There is material below. Print exactly the lines starting at the line with "Fotogalerie" and ending at the line with "Copyright and content ownership", ends included, and no others.

DATA PROVIDED:
+ + + + + + +

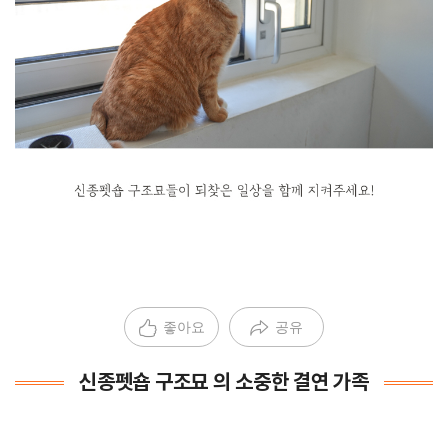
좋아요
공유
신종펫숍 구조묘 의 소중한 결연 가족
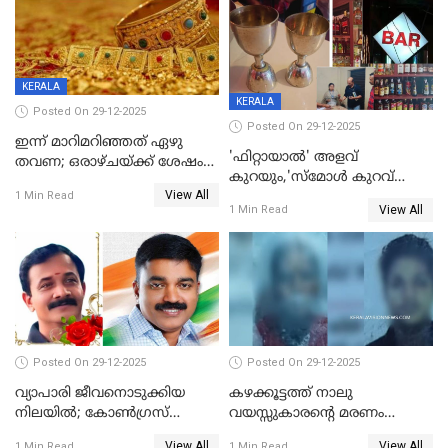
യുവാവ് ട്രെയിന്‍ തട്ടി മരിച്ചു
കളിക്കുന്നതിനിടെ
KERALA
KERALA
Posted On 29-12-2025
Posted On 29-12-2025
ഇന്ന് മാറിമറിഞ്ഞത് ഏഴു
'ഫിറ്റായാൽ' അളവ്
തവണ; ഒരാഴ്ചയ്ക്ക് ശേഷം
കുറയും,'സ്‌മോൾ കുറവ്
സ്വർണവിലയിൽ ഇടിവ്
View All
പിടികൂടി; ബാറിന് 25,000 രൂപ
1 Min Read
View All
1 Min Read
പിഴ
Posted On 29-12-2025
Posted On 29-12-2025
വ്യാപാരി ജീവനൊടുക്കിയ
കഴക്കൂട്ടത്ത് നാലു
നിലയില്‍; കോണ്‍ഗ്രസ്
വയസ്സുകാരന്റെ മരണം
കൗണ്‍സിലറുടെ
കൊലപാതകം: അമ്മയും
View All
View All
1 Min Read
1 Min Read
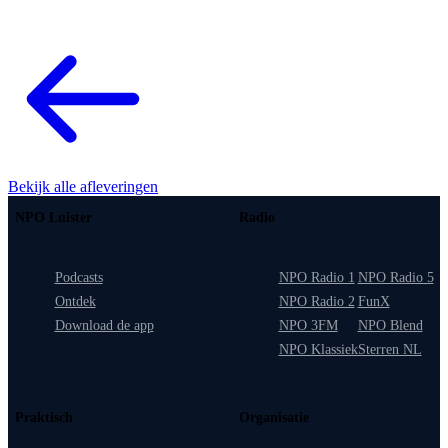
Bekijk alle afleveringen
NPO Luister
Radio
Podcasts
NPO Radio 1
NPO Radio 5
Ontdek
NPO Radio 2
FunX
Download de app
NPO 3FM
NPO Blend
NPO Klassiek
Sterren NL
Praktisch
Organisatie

+ + + + + + +

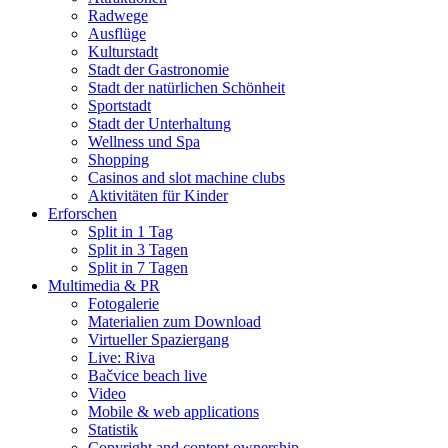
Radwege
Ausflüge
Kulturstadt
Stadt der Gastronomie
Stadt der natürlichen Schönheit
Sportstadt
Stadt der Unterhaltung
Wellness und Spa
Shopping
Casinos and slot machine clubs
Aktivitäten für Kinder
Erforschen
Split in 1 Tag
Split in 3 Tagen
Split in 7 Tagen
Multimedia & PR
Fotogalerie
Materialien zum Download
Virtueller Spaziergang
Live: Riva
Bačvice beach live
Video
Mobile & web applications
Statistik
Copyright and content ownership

+ + + + + + +

TASK OUTPUT:
Fotogalerie
Materialien zum Download
Virtueller Spaziergang
Live: Riva
Bačvice beach live
Video
Mobile & web applications
Statistik
Copyright and content ownership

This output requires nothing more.